The pure video pieces feel steeped in something I have never thought of as a cohesive aesthetic until this night. It is all very much of the late 90s and early 00s internet short movie subcultures, a neurodivergent sphere of mostly-cartoons released as Flash videos on websites like Newgrounds. (Indeed, overwhelmingly just Newgrounds.) Plus, the formative years of YouTube, before vlogging (video blogging) became somewhat professionalised. I think especially of the DIY animations with surreal, disjointed narrative arcs often culminating in deliberate anticlimaxes. 

Tonally, the Flash pieces were always experimental, non sequitur, and often invited obscure, even occult, interpretation and reinterpretation by niche fandoms. The subject matter could be completely banal (Badger Badger Badger), disturbing (Salad Fingers) or outright offensive. Double Okay’s video work speaks in this broad filmic language, itself echoing the likes of Luis Buñuel et al. Some pieces feel like they could have been torn from that exact body of work, directly from the heady, wild years of Web 1.0. 

The emotional register of these Flash animations was the same as what I now watch unfold on this queer stage in the mid-2020s: the same grief, the same exhaustion, the same anxiety, nostalgia, loss, wistfulness and – again – the continuity of that false promise of neoliberal capitalism, so garishly false, only maybe now less funny, more desperately tragic, some two decades on and still without a clear historical exit.

Placed in this queer context, re-experiencing such an aesthetic is apt. I’m now far enough along in my 30s, and as someone who was very online in that virtual yesteryear, who is autistic, who is now self-consciously trans, this feels like my language, too. It is an odd coming together of past and present. I do not know how much Double Okay intended what their work elicits in me, but what they elicit is stronger than I expected, and that is what you want from art: a provocation and a feeling of disparate elements joining up.
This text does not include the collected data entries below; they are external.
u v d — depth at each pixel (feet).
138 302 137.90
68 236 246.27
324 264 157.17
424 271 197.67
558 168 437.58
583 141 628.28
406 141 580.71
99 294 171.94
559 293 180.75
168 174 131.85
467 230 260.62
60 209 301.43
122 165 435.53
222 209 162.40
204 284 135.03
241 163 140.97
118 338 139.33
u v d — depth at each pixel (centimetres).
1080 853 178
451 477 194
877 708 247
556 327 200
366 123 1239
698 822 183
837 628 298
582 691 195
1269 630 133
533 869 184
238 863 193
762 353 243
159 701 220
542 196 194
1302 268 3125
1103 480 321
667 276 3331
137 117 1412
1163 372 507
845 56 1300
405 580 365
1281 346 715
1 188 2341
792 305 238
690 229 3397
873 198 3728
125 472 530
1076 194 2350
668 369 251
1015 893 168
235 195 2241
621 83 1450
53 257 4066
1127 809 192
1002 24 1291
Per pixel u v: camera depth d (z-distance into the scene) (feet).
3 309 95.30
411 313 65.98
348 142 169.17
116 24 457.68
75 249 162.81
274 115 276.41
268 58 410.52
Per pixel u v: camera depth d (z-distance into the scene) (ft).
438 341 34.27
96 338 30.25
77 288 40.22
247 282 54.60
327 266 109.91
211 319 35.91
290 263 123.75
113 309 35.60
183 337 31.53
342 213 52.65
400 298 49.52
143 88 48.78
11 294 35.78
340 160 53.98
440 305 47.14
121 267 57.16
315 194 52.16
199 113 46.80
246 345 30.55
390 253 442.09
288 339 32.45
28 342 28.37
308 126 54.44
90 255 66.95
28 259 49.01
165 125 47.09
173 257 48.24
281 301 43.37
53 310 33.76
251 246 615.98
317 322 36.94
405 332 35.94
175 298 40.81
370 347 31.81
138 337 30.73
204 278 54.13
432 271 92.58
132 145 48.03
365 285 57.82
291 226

I have not encountered a significant number of aesthetic creations that capture how I experience being trans in our listless present. Early on in my transition, reading Jonathan Littell’s The Fata Morgana Books had me meet a story of precarious trans euphoria set against apocalyptic and grim conditions, which was eerily resonant, especially from the pen of a cis man. I adored the entirety of the gender-switching magical realist novel Paul Takes the Form of a Mortal Girl by Andrea Lawlor, with its unashamed queerness, fairy tale trappings and distaste for the gender binary. 

But too much queer literature today does not connect; it feels as if it is written for high school kids in the US fantasising about sweet if appropriately pedestrian, adolescent flings. It is YA for young gays coping with homophobic bullying and yearning for acceptance. Likewise, too many queer performances I attend lack a register that is sufficiently contemporary, and relevant, but harks to pasts I never myself experienced. These are not criticisms of anyone’s work, so much as a recognition that a lot of that simply does not look towards the specific ambivalences that I wish to explore.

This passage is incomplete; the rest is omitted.